The study commission consists of 34 members: It has 17 members of parliament and the same number of external experts, appointed by the political groups according to the majority.
“Industrialized countries such as Germany often try to solve structural problems with an increase in economic growth, which is ultimately just a myth as is the belief that public policy could in the long term produce significantly higher economic growth,” said Jänicke. These futile efforts also have a heavy price, such as useless subsidies, the relinquishment of public and private income, or the failure to pass measures to preserve natural resources. Jänicke continued, “Rather than attempting to solve structural challenges such as employment, debt reduction, and social protection with growth policies, it is time to start solving them by dealing with their causes.”

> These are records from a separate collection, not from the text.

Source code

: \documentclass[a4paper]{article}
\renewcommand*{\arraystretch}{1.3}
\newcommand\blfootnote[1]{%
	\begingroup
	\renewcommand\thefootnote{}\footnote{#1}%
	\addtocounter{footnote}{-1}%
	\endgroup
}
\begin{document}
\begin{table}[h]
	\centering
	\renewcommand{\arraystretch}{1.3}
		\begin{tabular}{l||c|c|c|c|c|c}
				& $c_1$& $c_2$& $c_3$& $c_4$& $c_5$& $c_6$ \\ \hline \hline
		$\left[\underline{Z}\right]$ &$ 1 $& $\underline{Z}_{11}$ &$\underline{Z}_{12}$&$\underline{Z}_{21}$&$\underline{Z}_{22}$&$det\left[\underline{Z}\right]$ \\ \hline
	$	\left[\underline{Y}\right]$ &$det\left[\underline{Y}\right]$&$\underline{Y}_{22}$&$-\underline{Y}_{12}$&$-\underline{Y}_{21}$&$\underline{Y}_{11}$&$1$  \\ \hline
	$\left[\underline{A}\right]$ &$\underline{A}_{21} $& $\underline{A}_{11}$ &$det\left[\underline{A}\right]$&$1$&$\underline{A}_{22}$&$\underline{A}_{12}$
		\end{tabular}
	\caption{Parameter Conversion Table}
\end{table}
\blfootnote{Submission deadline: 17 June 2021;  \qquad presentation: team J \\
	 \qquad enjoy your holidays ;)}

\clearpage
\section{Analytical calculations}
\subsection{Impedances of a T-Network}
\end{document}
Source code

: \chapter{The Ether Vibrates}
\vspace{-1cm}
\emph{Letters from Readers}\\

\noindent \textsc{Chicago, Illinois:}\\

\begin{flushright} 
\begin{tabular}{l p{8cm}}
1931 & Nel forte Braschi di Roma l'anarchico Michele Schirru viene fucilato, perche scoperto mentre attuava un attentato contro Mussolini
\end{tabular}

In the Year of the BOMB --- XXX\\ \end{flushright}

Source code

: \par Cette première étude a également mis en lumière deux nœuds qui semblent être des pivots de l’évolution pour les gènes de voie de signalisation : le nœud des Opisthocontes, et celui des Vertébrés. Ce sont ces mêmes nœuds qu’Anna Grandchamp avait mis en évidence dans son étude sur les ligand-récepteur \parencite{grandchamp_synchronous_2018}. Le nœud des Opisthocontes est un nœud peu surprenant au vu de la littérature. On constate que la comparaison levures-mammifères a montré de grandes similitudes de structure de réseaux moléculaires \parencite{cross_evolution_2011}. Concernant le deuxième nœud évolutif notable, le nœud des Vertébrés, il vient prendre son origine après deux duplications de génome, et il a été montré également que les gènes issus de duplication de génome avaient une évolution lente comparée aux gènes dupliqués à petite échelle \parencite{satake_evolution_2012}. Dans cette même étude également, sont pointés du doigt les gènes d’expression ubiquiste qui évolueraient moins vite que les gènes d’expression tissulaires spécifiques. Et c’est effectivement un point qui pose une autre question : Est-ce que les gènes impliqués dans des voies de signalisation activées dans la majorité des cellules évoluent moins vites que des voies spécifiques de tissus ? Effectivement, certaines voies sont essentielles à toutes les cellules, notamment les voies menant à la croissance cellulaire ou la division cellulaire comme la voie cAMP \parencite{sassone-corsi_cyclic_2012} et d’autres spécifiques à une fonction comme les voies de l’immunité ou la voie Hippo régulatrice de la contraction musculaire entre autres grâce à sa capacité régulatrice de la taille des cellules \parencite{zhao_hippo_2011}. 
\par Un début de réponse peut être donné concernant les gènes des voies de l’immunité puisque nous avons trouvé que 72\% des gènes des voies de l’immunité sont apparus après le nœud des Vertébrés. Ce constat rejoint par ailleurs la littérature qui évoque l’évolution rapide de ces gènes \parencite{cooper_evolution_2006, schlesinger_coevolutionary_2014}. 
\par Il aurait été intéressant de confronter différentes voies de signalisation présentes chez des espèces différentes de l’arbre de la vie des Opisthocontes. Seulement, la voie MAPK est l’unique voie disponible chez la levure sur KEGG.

For more than 30 years, Martin Jänicke has been involved in the area of tension between academics, policy advice, and active political work, for example, as a planning consultant to the German Federal Chancellery and as a member of the Berlin House of Representatives. From 1986 to 2007 he was the director of the Environmental Policy Research Centre (FFU) at Freie Universität Berlin. From 1999 to 2008 Jänicke served on the German federal government’s Advisory Council on the Environment and was the deputy chairperson of this council from 2000 to 2004. Since 2003, he has been a member of the Board of Trustees of the German Federal Environmental Foundation. Internationally Jänicke is active as a policy adviser and has contributed to several publications of the Intergovernmental Panel on Climate Change (IPCC). He has published academic studies in several languages on such topics as government failure, ecological modernization, conditions required for the success of environmental policy, and the green industrial revolution. In 1998 he was awarded the annual prize of the Berlin Conservation Foundation (Stiftung Naturschutz Berlin).